───── Text excerpt ─────

Where there is Patience and Humility, there is neither Anger nor Annoyance.
Where there is Poverty and Joy, there is neither Cupidity nor Avarice.
Where there is Peace and Contemplation, there is neither Care nor Restlessness.
Where there is the Fear of God to guard the dwelling, there no enemy can enter.
Where there is Mercy and Prudence, there is neither Excess nor Harshness."
—Francis of Assisi (1181-1226)

"Remember Christ's disciples. They rowed their heavy ships to shore, then abandoned everything to follow Christ."
—Ælfric of Eynsham (c. 955-c. 1010)

"For men's religion is between God and themselves. The king shall not answer for it. Neither may the king be judge between God and man. Let them be heretics, Turks, Jews, or whatsoever, it appertains not to the earthly power to punish them in the least measure."
—Thomas Helwys (ca. 1575-ca. 1614)

"You matter because you are you, and you matter to the end of your life. We will do all we can not only to help you die peacefully, but also to live until you die."
—Dame Cicely Saunders

"My Lord, I have nothing to do in this World, but to seek and serve thee; I have nothing to do with a Heart and its affections, but to breathe after thee. I have nothing to do with my Tongue and Pen, but to speak to thee, and for thee, and to publish thy Glory and thy Will. What have I to do with all my Reputation, and Interest in my Friends, but to increase thy Church, and propagate thy holy Truth and Service? What have I to do with my remaining Time, even these last and languishing hours, but to look up unto thee, and wait for thy Grace, and thy Salvation?"

───── Records for this exercise ─────

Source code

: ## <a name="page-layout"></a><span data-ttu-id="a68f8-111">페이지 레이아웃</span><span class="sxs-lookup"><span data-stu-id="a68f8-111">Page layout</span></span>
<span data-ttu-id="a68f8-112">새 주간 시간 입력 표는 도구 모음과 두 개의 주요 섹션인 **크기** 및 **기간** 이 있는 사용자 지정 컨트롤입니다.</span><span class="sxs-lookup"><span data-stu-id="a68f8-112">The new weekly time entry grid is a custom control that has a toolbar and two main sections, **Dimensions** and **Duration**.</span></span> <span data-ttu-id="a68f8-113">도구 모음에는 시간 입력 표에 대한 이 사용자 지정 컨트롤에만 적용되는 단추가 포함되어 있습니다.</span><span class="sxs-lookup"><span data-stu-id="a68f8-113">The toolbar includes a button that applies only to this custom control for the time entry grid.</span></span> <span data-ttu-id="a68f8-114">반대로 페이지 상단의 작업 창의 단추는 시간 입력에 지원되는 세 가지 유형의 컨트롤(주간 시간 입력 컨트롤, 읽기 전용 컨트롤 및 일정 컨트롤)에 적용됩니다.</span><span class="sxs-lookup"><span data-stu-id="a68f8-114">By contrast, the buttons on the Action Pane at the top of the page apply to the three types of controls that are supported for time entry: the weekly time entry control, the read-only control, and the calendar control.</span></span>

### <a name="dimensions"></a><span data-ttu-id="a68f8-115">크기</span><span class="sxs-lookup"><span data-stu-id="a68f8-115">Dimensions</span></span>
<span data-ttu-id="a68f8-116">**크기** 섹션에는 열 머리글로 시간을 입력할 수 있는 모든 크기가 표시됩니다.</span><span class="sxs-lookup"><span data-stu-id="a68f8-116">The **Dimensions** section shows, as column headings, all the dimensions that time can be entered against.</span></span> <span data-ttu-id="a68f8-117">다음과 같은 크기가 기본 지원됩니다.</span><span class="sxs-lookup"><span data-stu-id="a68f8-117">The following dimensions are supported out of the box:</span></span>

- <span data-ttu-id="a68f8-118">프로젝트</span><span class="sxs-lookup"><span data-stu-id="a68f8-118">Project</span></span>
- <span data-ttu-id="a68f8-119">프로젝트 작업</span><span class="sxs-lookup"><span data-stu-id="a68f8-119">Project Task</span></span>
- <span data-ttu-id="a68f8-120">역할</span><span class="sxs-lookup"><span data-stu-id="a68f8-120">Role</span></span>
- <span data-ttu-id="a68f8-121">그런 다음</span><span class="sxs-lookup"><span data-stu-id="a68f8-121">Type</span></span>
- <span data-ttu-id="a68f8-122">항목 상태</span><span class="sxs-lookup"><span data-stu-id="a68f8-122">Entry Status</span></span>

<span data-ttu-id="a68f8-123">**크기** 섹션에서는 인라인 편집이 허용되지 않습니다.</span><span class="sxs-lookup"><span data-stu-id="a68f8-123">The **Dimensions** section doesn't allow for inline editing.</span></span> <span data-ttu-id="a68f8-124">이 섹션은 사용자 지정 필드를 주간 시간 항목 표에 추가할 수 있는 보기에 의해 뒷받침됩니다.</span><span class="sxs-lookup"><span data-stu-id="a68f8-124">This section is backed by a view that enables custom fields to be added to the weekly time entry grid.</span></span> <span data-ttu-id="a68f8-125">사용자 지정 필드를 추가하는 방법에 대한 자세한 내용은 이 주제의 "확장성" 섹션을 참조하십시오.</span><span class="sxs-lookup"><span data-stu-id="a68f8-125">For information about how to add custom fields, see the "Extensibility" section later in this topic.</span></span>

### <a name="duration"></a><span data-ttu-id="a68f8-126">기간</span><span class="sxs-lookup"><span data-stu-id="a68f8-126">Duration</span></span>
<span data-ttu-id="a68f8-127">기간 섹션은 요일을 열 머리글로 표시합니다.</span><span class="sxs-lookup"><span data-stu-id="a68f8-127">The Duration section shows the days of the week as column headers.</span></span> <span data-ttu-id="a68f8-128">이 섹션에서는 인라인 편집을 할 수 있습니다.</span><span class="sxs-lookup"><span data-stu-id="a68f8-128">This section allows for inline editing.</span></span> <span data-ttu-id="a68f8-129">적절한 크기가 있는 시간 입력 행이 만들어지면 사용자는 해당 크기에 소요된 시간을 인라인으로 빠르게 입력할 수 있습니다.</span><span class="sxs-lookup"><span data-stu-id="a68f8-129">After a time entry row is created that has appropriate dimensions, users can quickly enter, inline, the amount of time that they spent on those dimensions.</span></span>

─────

- _Written task 1_: Report every line of the listing that contains the word "name". Letter case matters.
- _Written task 2_: Continue the collection of devotional quotations from the point where it stops.

- _Written response 1_:
: ## <a name="page-layout"></a><span data-ttu-id="a68f8-111">페이지 레이아웃</span><span class="sxs-lookup"><span data-stu-id="a68f8-111">Page layout</span></span>
### <a name="dimensions"></a><span data-ttu-id="a68f8-115">크기</span><span class="sxs-lookup"><span data-stu-id="a68f8-115">Dimensions</span></span>
### <a name="duration"></a><span data-ttu-id="a68f8-126">기간</span><span class="sxs-lookup"><span data-stu-id="a68f8-126">Duration</span></span>

- _Written response 2_:
—Richard Baxter, Dying Thoughts on Philippians 1:23

"Death, be not proud, though some have called thee
Mighty and dreadful, for thou art not so …
One short sleep past, we wake eternally,
And death shall be no more; Death, thou shalt die."
—John Donne

"Rise heart; thy Lord is risen. Sing his praise
      Without delayes,
Who takes thee by the hand, that thou likewise
      With him mayst rise …"
—George Herbert, English poet (1593-1633)

"The Cross to me is certain salvation. The Cross is that which I ever adore. The Cross of the Lord is with me. The Cross is my refuge."
—Thomas Aquinas

"No other sentiment draws people to Jerusalem than the desire to see and touch the places where Christ was physically present, and to be able to say from their very own experience: 'We have gone into his tabernacle, and have worshipped in the places where his feet have stood.'"
—Paulinus of Nola (5th century)

"You are surprised that the world is losing its grip? That the world is grown old? Don't hold onto the old man, the world; don't refuse to regain your youth in Christ, who says to you: 'The world is passing away; the world is losing its grip; the world is short of breath. Don't fear, your youth shall be renewed as an eagle.'"
—Augustine of Hippo

"The fellow that has no money is poor. The fellow that has nothing but money is poorer still."
—Billy Sunday (1862–1935), American evangelist

"Awake! thou that sleepest, arise from the dead! The Lord still lives today. His power has never abated. His Word has never changed. The things He did in Bible days, He still lives to do today. Not a burden is there He cannot bear nor a fetter He cannot break."
—Sermon excerpt by Aimee Semple McPherson

"The things we really need come to us only as gifts, and in order to receive them as gifts we have to be open. In order to be open we have to renounce ourselves, in a sense we have to die to our image of ourselves, our autonomy, our fixation upon our self-willed identity."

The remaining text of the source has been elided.